··· Data supplied
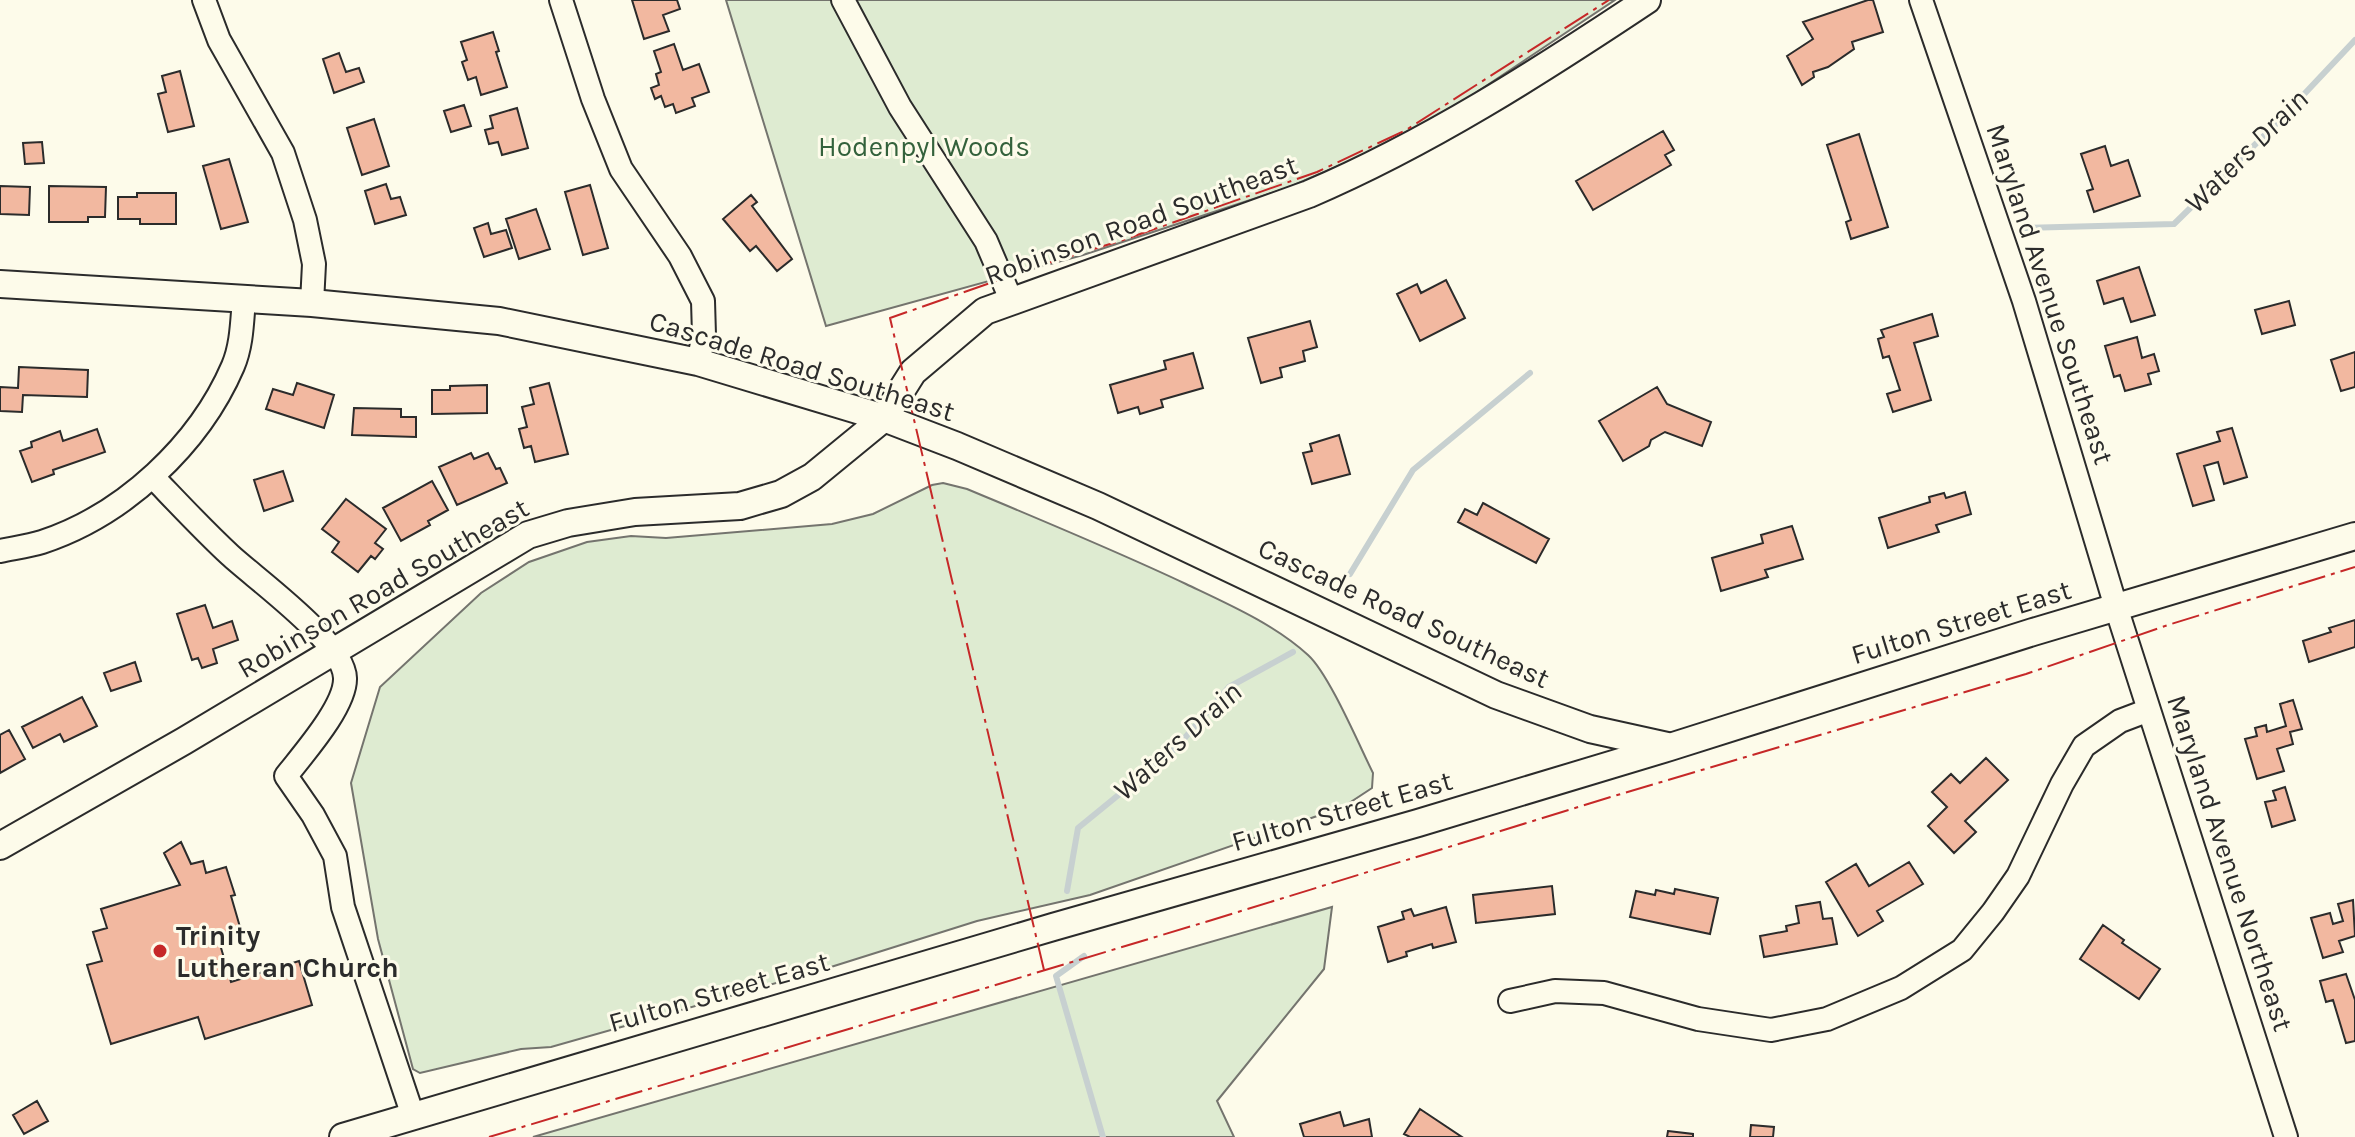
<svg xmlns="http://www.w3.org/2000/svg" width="2355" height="1137" font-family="Karla,sans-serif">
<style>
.green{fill:#deebd1;stroke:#74746e;stroke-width:2}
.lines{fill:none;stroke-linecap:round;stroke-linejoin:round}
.stream{stroke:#c7d0d0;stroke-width:6}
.building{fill:#f2b8a0;stroke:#2b2b2b;stroke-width:2}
.minor-casing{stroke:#2b2b2b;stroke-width:26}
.major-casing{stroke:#2b2b2b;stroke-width:30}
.minor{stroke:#fdfbea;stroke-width:22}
.major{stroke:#fdfbea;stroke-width:26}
.power{stroke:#c62828;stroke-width:2;stroke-dasharray:28 6 4 6;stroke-linecap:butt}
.poi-dot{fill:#c62828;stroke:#fdfbea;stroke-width:3}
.labels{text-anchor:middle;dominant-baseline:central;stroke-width:6;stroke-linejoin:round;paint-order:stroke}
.park-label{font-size:28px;fill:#34623c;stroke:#fdfbea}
.street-label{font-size:28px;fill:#2b2b2b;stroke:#fdfbea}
.poi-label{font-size:28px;font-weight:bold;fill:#2b2b2b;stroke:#fdfbea;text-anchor:start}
.water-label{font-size:30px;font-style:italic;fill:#2b2b2b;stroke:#fdfbea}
</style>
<rect width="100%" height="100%" fill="#fdfbea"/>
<path class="green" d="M726 0H1615L1471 96 1380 148 1287 188 1083 255 826 326Z
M943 483 967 489C1041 520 1114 550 1186 584 1228 604 1274 624 1308 655 1329 674 1359 745 1373 773L1372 788 1343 807 1090 895 977 921 815 972 551 1047 521 1049 420 1073 413 1069 378 939 351 783 380 687 481 593 529 562 587 542 631 536 666 538 832 524 873 514 932 485Z
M1332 907 1324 969 1217 1101 1234 1137H533Z"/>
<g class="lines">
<path class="stream" d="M2025 228 2174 224 2275 125 2355 40
M1350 574 1413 470 1530 373
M1067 891 1078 828 1176 748 1229 687 1293 652
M1084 956 1056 976 1103 1137"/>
</g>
<path class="building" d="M632 0H677L680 9 663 15 669 31 644 39Z
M1868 0H1873L1883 32 1852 42 1854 49 1828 67 1813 72 1814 77 1802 85 1787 56 1813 39 1803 22Z
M493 32 499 51 496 52 507 87 481 95 476 77 468 80 462 62 467 60 461 42Z
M674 44 683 70 699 64 709 92 692 98 695 106 676 113 673 104 665 107 661 96 655 99 651 88 659 85 656 74 661 72 654 51Z
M339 53 346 72 359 68 364 82 334 93 323 59Z
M180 71 194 126 168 132 158 94 166 92 162 76Z
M464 105 471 126 451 132 444 111Z
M517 108 528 148 502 155 498 142 489 144 485 130 493 128 490 116Z
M374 119 389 166 362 175 347 128Z
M1663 131 1674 150 1665 155 1671 165 1593 210 1576 181Z
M1859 134 1888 227 1851 239 1846 222 1851 220 1827 145Z
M42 142 44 163 25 164 23 143Z
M2105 146 2111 166 2128 160 2140 196 2094 212 2087 191 2093 189 2081 154Z
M229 159 248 222 221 229 203 166Z
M386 184 391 199 400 197 406 215 375 224 365 191Z
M590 185 608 248 583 255 565 192Z
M0 186 30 187 29 215 0 214Z
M49 186 106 187 105 217H88V222H49Z
M137 193H176V224H140V219H118V197H137Z
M751 195 757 202 752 206 792 259 777 271 756 246 750 251 723 219Z
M536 209 550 249 519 259 506 219Z
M488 223 491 234 506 230 512 248 484 257 474 228Z
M2139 267 2155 315 2131 322 2123 298 2104 304 2097 281Z
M1446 280 1465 318 1420 341 1397 294 1417 284 1421 293Z
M2289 301 2295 325 2262 334 2255 310Z
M1932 314 1938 336 1914 343 1931 400 1893 412 1887 394 1900 390 1889 356 1883 358 1878 339 1884 337 1881 330Z
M1310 321 1317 347 1303 351 1305 361 1280 368 1282 377 1261 383 1248 338Z
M2137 337 2142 358 2154 354 2159 371 2148 374 2151 384 2125 391 2120 375 2114 377 2105 346Z
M2355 352V387L2341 391 2331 360Z
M1193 353 1203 388 1161 400 1163 407 1140 414 1138 407 1118 413 1110 385 1166 369 1164 361Z
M19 367 88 370 87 397 23 395 22 412 0 411V387L18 388Z
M297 383 334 395 324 428 266 409 273 389 293 395Z
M549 383 568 454 535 462 531 446 524 448 519 429 527 427 522 407 534 404 530 388Z
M487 385V413L432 414V390H450V386Z
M1657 387 1667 404 1711 422 1702 446 1665 432 1651 440 1649 446 1623 461 1599 421Z
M354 408 401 409V417H416V437L352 435Z
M2232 428 2247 477 2224 484 2218 462 2204 466 2214 500 2193 506 2177 454 2220 441 2217 432Z
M97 429 105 452 53 470 54 474 32 482 20 451 32 447 31 442 60 431 63 441Z
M1339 435 1350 474 1312 484 1303 453 1312 451 1310 444Z
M471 453 474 459 488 453 496 469 500 468 507 483 457 505 439 467Z
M283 471 293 501 264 511 254 480Z
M432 481 448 510 428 521 430 525 401 541 383 508Z
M1965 492 1971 514 1936 525 1939 532 1888 548 1879 518 1930 502 1929 497 1944 493 1946 498Z
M346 499 386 529 375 543 383 549 375 559 371 556 358 572 332 552 339 542 322 529Z
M1483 503 1549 539 1536 563 1458 522 1465 509 1477 515Z
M1792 526 1803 559 1765 570 1768 577 1721 591 1712 558 1763 543 1761 535Z
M205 605 213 628 232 621 238 640 213 649 217 663 202 668 198 658 192 660 177 614Z
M2355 620V647L2309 662 2303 641 2331 632 2329 628Z
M135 662 141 681 111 691 104 673Z
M82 697 97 726 64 742 60 734 33 748 22 727Z
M2293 700 2302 729 2290 732 2293 744 2277 749 2284 771 2257 779 2245 739 2257 736 2255 728 2266 725 2267 732 2286 726 2280 704Z
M9 730 25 759 0 773V735Z
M1986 758 2008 780 1965 821 1976 832 1954 853 1928 826 1947 807 1932 792 1951 774 1960 783Z
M2285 787 2295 820 2272 827 2265 802 2276 800 2273 791Z
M181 842 191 864 203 861 206 873 226 867 235 895 231 896 240 927 229 930 231 938 219 941 231 982 299 961 312 1005 205 1039 198 1017 111 1044 87 965 102 961 93 932 107 928 101 909 180 885 164 853Z
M1909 862 1923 884 1877 911 1883 921 1858 936 1826 882 1856 864 1869 886Z
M1552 886 1555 914 1476 923 1473 895Z
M1675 889 1718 898 1710 934 1630 917 1636 891 1655 895 1656 890 1674 894Z
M2353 900 2355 936 2339 941 2343 952 2323 958 2311 918 2330 913 2333 924 2343 921 2338 904Z
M1820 902 1823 919 1832 918 1837 944 1764 957 1760 936 1787 931 1786 926 1799 923 1796 906Z
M1446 907 1456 942 1433 948 1432 944 1406 952 1407 956 1388 962 1378 927 1404 919 1402 912 1411 909 1414 916Z
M2103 925 2124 940 2122 943 2160 969 2139 999 2080 959Z
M2346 974 2355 1000V1041L2346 1043 2333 1000 2326 1002 2320 981Z
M37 1101 48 1121 24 1134 13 1115Z
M1420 1109 1462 1137H1410L1404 1134Z
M1340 1112 1344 1126 1369 1119 1372 1137H1304L1300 1124Z
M1751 1125 1774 1127 1773 1137H1750Z
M1668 1131 1693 1134V1137H1667Z"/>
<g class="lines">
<defs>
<path id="minor" d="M204 0 219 40 283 153 305 220 314 264 312 303
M561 0 593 99 621 169 680 256 703 301 704 335 698 362
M843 0 900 107 986 241 1012 302
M1921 0 2024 301 2116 607 2286 1137
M153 477C178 503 203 530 230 555 257 580 344 642 345 678 346 706 303 754 286 776L313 815 335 856 343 907 413 1116
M0 551C14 548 29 546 42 542 124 515 199 445 233 366 242 345 242 321 244 299
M1510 1001 1555 991 1604 993 1698 1019 1771 1030 1827 1019 1901 988 1962 950 1993 912 2018 876 2062 784 2084 746 2120 721 2149 710"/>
<path id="major" d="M0 284 312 303 499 321 698 362 884 418 957 446 1098 506 1496 695 1590 729 1667 746
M0 846 184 741 528 535 568 523 635 512 740 506 781 494 812 477 884 418 913 372 985 311 1309 194C1428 143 1539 72 1647 0
M343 1137 1053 927 1418 823 1670 747 2033 632 2355 536"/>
</defs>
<use href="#minor" class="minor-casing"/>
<use href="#major" class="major-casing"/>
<use href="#minor" class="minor"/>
<use href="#major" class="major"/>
<path class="power" d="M1044 970 890 318 1039 266 1123 240 1317 172 1406 130 1609 0
M489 1137 1212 920 1614 796 2026 674 2168 625 2355 567"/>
</g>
<circle class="poi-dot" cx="160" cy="951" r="8"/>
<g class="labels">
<g class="park-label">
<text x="924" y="146">Hodenpyl Woods</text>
</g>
<g class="street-label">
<text transform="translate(1141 220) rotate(-20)">Robinson Road Southeast</text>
<text transform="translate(2050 294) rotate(72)">Maryland Avenue Southeast</text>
<text transform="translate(802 366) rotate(17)">Cascade Road Southeast</text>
<text transform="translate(383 588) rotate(-30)">Robinson Road Southeast</text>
<text transform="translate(1404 613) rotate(25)">Cascade Road Southeast</text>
<text transform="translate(1961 622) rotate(-17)">Fulton Street East</text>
<text transform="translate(1342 811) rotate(-16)">Fulton Street East</text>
<text transform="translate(2230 863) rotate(72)">Maryland Avenue Northeast</text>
<text transform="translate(719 992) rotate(-16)">Fulton Street East</text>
</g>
<g class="poi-label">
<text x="176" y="935">Trinity<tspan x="176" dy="32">Lutheran Church</tspan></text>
</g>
<g class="water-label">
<text transform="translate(2246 151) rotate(-45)">Waters Drain</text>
<text transform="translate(1177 741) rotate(-42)">Waters Drain</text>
</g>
</g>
</svg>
······
Task instructions: Copy each line containing the word "round" from the data.

Task solution:
.lines{fill:none;stroke-linecap:round;stroke-linejoin:round}
.labels{text-anchor:middle;dominant-baseline:central;stroke-width:6;stroke-linejoin:round;paint-order:stroke}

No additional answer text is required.